• _KERJAKAN BERIKUT INI_
1. Menurut teks tentang novel Death in Babylon, Love in Istanbul di bawah, berapa orang anggota Perhimpunan Babilonia?
2. Tolong sebutkan semua hal yang dalam teks tentang novel Death in Babylon, Love in Istanbul dinyatakan bukan wujud tujuh rahasia itu.

• _TEKS YANG TERSEDIA_
════════════════

Kita bisa mengatakan bahwa sejak awal, Iskender Pala hendak membuat kontras yang sangat tajam: Mehmet Efendi itu apakah seorang ilmuwan (scientist) atau seorang penyair. Tentu, seperti cukup banyak ulama-ilmuwan padanya, Mehmet Efendi mempelajari dua-duanya. Tanpa perlu ada pembedaan atau perbedaan yang diteguhkan dengan prioritas atau institusi keilmuan. Namun, bukan tentang sainslah Hilleli Mehmet Fuzuli akan terkenal dan dikenang oleh publik Turki. Bukan sebagai ilmuwan, tapi sebagai penyair. Dan sepanjang menceritakan ruang-ruang istana para sultan dan penguasa, yang mendominasi kisah Death in Babylon, Love in Istanbul, kita justru terperosok dalam keasyikan kehidupan berpuisi. Praktis sains tersingkirkan bahkan, dalam satu adegan meteor jatuh, Iskender Pala mengejek publik (muslim) Turki pada masa itu yang begitu ketakutakan dan membuat-buat dalil teologis: meteor itu adalah hukuman dari Tuhan, bukan dianggap sebagai peristiwa alam semesta.

Yang asyik masyuk dalam syair, bersiap terjatuh cinta, seperti Layla dan Majnun. Dan, kelak, seribu tahun kemudian, akan sadar betapa pilihan berasyik dengan puisi, tanpa menyeimbangkan dengan sains, adalah sejenis eskapisme peradaban.

/3/

Sesaat sebelum meninggal, kepada Mehmet Efendi Fuzuli, pustakawan tua dari Asyur itu memberikan belati berhias permata dengan gagang dicetak berbentuk ular bertanduk dua yang lidahnya bercabang. Dia mengeluarkan belati itu dari sarung yang bertatahkan zamrud dan batu giok dan, seakan-seakan membaca tulisan pada bilah pisaunya, mengatakan, “Bagi mereka yang tahu cara untuk mati, belati ini berarti kehidupan; ada tujuh rahasia sejati bagi seseorang yang mengenal cinta, dan orang yang memiliki tujuh rahasia itu akan menguasai dunia.” Perkataan ini membuat Mehmet Efendi Fuzuli penasaran dan melakukan riset di perpustakaan itu.

Tentu saja, tujuh rahasia itu bukanlah sejenis petuah politik nan mujarab, obat ajaib yang mampu menciptakan jutaan pasukan militer dalam sekejap, mesin ampuh yang bisa menciptakan komoditas ekonomi yang bisa menjadi kebutuhan seluruh umat manusia, dan seterusnya. Tujuh rahasia itu adalah sandi untuk membuka Kuil Ishtar yang menjadi Pusat Riset Ruang Angkasa dari Perhimpunan Babilonia, perkumpulan ilmuwan yang selalu hanya terdiri dari tujuh orang.

════════════════

• _MATERI YANG TERSEDIA_
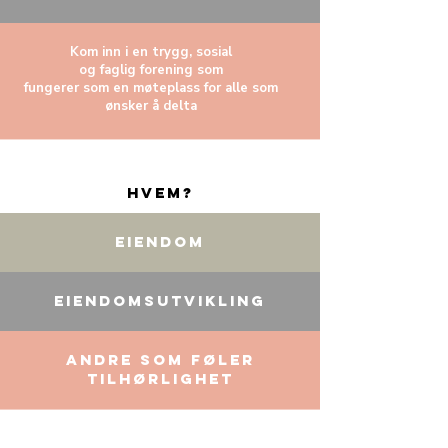
Kom inn i en trygg, sosial
og
faglig forening som
fungerer
som en møteplass for alle som
ønsker å delta
Hvem?
Eiendom
Eiendomsutvikling
Andre som føler
tilhørlighet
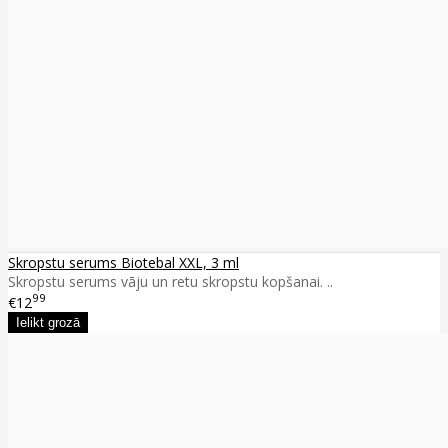
Skropstu serums Biotebal XXL, 3 ml
Skropstu serums vāju un retu skropstu kopšanai. ..
99
€12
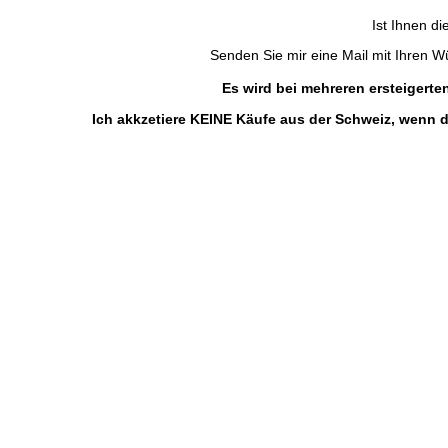
Ist Ihnen di
Senden Sie mir eine Mail mit Ihren Wün
Es wird bei mehreren ersteigert
Ich akkzetiere KEINE Käufe aus der Schweiz, wenn d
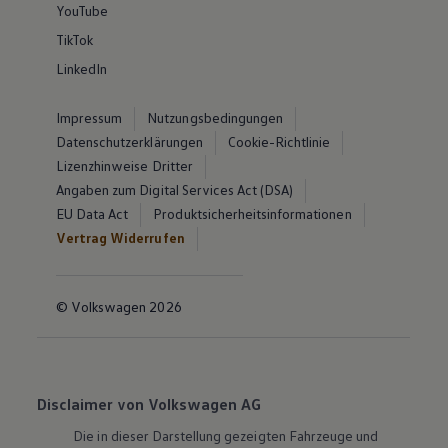
YouTube
TikTok
LinkedIn
Impressum
Nutzungsbedingungen
Datenschutzerklärungen
Cookie-Richtlinie
Lizenzhinweise Dritter
Angaben zum Digital Services Act (DSA)
EU Data Act
Produktsicherheitsinformationen
Vertrag Widerrufen
© Volkswagen 2026
Disclaimer von Volkswagen AG
Die in dieser Darstellung gezeigten Fahrzeuge und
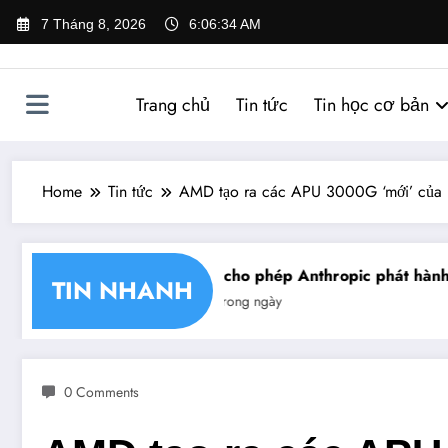
Skip
7 Tháng 8, 2026
6:06:35 AM
to
content
Trang chủ
Tin tức
Tin học cơ bản
Home
Tin tức
AMD tạo ra các APU 3000G ‘mới’ của 
ận chéo chữ ký số
Mỹ cho phép Anthropic phát hành giớ
TIN NHANH
Tin trong ngày
0 Comments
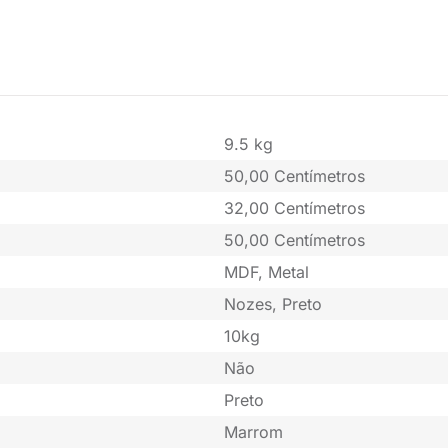
9.5 kg
50,00 Centímetros
32,00 Centímetros
50,00 Centímetros
MDF, Metal
Nozes, Preto
10kg
Não
Preto
Marrom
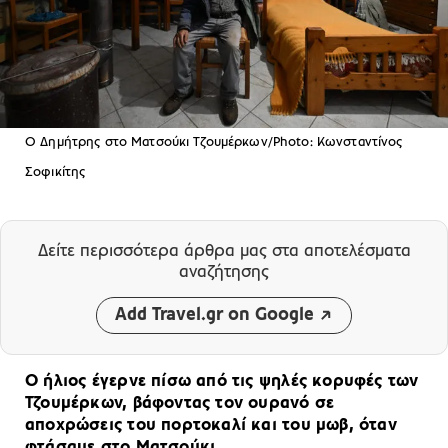
Ο Δημήτρης στο Ματσούκι Τζουμέρκων/Photo: Κωνσταντίνος
Σοφικίτης
Δείτε περισσότερα άρθρα μας
στα αποτελέσματα
αναζήτησης
Add Travel.gr on Google
Ο ήλιος έγερνε πίσω από τις ψηλές κορυφές των
Τζουμέρκων, βάφοντας τον ουρανό σε
αποχρώσεις του πορτοκαλί και του μωβ, όταν
φτάσαμε στο Ματσούκι.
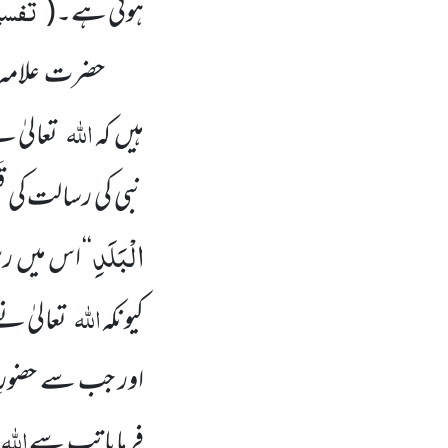
تفسیر
ہوئی ہے۔
(
حضرت علامہ شیخ 
اللّٰہ
ہیں کہ
تعالیٰ 
نبی کی رسالت کی قَسم
الْبَلَدِ
‘‘ اس میں ر
اللّٰہ
کیونکہ
تعالیٰ نے 
اور جب سے حضورِ 
اللّٰہ
فرمایا تب سے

════════════════

• _KUNCI JAWABAN_
1. Perhimpunan Babilonia selalu hanya terdiri dari tujuh orang.

2.
- Petuah politik nan mujarab
- Obat ajaib yang mampu menciptakan jutaan pasukan militer dalam sekejap
- Mesin ampuh yang bisa menciptakan komoditas ekonomi yang bisa menjadi kebutuhan seluruh umat manusia